Biden administration sets new requirements for US secure networks


FILE PHOTO: U.S. President Joe Biden speaks about his racial equity agenda at the White House in Washington, U.S., January 26, 2021. REUTERS/Kevin Lamarque//File Photo

WASHINGTON (Reuters) - President Joe Biden's administration is releasing a fresh set of requirements for America's most secure networks, mandating the use of government-approved encryption and ordering officials to report breaches to the National Security Agency (NSA.)

The requirements, laid out in a national security memorandum released Wednesday, require agencies such as the Pentagon, the Central Intelligence Agency, and the Department of Energy to implement baseline security measures for "national security systems" - networks where the most sensitive U.S. data is held.

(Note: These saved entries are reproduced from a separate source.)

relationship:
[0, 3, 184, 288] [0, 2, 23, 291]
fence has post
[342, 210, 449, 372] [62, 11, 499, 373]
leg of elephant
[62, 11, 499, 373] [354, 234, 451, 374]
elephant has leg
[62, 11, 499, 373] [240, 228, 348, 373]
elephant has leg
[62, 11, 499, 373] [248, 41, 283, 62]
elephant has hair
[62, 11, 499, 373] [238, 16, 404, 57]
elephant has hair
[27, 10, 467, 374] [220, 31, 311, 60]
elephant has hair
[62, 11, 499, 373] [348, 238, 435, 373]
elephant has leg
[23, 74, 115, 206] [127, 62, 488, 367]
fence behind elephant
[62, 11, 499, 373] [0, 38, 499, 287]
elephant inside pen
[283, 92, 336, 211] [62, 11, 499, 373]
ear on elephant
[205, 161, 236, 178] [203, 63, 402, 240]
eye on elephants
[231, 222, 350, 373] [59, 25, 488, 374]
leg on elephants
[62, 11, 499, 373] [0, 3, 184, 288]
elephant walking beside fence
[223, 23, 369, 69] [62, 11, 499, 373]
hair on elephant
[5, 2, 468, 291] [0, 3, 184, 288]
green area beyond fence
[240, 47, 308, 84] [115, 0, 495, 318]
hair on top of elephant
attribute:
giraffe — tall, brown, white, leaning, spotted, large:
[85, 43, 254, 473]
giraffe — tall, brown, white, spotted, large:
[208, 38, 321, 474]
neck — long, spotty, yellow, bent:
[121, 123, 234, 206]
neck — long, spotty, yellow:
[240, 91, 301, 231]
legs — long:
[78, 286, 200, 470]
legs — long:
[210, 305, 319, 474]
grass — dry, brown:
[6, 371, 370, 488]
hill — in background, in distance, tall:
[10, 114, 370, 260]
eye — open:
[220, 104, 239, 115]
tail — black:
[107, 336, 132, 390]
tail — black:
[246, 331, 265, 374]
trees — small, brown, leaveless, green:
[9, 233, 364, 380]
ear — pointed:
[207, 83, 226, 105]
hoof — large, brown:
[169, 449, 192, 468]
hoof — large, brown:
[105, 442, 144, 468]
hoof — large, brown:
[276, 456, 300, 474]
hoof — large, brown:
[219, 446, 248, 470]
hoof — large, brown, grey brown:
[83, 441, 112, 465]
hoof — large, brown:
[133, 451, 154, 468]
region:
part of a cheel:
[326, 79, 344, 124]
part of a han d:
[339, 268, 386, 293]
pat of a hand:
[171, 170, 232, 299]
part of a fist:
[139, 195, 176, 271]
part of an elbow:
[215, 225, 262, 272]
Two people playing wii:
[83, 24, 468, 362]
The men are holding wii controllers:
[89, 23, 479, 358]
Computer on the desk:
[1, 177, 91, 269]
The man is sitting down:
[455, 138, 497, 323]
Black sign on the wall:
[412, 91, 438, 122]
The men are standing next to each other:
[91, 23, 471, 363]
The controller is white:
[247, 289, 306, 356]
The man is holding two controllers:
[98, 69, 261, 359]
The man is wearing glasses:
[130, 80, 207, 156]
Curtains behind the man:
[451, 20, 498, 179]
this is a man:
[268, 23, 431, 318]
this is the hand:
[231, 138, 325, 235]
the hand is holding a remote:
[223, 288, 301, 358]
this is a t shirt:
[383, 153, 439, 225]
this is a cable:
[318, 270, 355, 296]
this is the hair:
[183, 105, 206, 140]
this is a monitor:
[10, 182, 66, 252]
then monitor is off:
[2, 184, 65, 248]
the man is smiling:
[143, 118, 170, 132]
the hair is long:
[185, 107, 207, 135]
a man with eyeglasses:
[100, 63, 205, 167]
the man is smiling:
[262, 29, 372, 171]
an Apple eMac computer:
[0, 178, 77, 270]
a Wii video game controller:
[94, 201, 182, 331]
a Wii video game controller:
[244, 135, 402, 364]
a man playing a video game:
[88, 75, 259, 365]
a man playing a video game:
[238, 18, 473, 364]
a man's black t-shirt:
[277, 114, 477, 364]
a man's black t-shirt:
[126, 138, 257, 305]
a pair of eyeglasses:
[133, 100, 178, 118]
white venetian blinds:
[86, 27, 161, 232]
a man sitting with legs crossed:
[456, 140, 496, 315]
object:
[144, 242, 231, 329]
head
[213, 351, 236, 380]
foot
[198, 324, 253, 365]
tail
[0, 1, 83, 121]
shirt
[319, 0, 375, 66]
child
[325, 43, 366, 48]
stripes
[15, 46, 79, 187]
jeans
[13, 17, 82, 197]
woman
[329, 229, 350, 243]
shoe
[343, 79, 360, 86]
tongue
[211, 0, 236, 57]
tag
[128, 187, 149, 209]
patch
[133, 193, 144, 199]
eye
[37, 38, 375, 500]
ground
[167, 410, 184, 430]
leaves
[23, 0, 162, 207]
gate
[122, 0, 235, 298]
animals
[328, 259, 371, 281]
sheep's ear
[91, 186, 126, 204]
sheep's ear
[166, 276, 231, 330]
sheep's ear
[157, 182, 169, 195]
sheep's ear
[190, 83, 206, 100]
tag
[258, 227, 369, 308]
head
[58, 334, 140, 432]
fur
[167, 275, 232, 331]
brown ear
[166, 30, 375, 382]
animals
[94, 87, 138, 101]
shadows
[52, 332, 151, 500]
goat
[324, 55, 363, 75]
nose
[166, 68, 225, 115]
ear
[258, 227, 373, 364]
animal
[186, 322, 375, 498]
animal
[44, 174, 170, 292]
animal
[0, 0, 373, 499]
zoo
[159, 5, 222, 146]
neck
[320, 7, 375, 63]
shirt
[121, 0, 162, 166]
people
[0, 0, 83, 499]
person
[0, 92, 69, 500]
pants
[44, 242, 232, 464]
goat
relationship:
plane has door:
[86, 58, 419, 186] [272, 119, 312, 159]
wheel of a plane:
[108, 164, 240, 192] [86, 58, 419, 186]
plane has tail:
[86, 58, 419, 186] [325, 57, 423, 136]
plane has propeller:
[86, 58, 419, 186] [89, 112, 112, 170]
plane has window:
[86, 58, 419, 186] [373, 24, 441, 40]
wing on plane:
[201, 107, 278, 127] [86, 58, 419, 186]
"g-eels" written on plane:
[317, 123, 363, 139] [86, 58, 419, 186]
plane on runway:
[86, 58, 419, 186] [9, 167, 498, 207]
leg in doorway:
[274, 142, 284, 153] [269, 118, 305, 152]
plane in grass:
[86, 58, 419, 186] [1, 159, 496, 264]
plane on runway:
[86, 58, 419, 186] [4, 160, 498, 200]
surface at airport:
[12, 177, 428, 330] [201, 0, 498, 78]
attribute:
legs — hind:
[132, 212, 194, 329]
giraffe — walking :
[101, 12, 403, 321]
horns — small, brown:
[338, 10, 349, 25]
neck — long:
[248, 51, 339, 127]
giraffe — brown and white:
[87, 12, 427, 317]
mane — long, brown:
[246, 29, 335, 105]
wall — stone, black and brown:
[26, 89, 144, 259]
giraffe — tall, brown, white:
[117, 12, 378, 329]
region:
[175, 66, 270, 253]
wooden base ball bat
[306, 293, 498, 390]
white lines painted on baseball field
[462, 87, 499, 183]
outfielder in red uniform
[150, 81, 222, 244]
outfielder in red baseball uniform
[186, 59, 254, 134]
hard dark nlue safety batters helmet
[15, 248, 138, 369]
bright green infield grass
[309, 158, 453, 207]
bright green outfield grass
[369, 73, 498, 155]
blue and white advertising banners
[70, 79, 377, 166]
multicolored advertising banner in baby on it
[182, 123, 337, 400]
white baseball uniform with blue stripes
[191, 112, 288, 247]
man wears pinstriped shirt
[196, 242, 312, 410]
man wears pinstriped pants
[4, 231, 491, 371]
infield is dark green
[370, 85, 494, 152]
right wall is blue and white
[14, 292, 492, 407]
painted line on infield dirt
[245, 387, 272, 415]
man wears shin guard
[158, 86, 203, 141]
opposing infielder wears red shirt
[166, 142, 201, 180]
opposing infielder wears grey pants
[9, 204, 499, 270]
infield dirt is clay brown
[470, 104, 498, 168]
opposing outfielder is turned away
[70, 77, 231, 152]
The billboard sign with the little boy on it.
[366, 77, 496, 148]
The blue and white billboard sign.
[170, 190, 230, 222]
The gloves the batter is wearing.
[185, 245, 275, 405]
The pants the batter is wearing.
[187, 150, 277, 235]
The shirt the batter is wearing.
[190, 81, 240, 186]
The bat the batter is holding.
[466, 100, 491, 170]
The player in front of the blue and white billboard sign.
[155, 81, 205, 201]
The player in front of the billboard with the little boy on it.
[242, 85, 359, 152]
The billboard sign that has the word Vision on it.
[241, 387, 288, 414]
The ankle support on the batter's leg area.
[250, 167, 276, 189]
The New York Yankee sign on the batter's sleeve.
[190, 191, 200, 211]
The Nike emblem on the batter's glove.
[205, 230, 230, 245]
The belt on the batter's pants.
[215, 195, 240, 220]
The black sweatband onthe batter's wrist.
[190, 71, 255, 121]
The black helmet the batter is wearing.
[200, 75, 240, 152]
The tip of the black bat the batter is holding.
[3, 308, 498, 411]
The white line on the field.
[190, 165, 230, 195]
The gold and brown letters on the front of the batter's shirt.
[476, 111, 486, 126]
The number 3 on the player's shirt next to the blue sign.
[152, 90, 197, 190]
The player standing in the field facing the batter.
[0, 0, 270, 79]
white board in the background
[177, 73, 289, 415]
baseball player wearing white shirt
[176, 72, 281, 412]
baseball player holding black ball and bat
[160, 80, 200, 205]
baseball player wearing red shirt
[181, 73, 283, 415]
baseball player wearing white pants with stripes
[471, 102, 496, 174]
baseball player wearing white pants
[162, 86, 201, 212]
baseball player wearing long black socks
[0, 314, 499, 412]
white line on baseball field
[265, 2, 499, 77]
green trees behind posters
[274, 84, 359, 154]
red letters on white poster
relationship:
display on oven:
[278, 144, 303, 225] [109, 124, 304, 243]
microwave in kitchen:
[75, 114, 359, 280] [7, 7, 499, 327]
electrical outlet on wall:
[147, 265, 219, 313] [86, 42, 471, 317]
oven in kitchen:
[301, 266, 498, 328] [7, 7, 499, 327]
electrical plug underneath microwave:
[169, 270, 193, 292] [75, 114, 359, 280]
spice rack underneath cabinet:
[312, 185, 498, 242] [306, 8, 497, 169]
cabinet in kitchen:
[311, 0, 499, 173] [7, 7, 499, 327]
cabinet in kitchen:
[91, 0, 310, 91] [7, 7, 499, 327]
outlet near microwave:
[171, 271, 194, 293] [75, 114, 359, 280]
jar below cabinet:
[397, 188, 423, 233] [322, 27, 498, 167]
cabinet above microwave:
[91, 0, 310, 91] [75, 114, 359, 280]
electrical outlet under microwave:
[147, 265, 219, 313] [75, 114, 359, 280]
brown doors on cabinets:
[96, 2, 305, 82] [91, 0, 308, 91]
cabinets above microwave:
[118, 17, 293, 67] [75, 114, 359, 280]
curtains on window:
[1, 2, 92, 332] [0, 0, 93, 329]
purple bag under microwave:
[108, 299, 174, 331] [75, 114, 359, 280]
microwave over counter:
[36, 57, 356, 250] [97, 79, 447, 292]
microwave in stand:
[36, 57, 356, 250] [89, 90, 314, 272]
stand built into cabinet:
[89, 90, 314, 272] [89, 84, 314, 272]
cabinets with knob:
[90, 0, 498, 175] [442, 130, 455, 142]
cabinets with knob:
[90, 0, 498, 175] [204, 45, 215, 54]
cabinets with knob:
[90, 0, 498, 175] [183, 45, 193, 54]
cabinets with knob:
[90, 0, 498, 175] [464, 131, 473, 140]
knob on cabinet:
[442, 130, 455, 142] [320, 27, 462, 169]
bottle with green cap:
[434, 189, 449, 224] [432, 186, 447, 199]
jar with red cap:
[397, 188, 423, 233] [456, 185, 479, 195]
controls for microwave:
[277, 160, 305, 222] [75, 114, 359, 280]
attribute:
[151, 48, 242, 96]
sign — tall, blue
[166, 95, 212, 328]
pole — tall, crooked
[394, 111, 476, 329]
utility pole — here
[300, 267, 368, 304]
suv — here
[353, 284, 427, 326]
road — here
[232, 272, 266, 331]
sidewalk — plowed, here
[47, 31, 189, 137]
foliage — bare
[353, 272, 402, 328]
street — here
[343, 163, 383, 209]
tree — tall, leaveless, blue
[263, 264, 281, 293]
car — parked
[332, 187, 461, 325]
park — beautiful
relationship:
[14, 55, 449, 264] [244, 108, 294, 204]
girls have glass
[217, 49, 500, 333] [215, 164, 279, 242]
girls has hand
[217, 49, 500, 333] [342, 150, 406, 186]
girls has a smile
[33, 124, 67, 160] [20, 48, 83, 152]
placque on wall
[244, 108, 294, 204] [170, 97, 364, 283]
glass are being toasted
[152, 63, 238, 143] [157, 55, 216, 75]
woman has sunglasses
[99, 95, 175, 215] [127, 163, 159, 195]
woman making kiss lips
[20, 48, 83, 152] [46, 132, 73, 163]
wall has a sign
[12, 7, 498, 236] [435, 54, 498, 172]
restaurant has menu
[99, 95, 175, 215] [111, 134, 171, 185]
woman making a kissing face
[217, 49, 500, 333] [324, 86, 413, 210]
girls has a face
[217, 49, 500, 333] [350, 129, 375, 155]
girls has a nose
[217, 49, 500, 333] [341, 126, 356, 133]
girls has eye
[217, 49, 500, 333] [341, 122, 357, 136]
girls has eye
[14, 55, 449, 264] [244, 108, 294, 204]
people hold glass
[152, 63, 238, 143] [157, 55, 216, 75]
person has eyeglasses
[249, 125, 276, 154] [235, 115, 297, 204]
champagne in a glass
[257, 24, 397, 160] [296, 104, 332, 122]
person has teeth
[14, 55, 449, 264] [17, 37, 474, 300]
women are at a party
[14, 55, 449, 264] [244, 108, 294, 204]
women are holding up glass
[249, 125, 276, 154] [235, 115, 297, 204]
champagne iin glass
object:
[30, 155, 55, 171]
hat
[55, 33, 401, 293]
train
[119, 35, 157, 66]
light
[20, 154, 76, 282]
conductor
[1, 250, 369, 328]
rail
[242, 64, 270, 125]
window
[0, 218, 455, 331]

Among the requirements: multi-factor authentication, or the use of multiple layers of passwords delivered via different services; NSA-approved encryption; and zero-trust architecture, an industry term for the continuous validation of users' or devices' identities.

The memo builds on previous requirements from the Biden administration for federal civilian networks. The White House has made cybersecurity a priority after a series of digital debacles including a cybercriminal shakedown effort that briefly paralyzed gasoline deliveries to the East Coast last year and the discovery that allegedly Russian hackers had infiltrated several government agencies by piggybacking on network-monitoring software made by the company SolarWinds.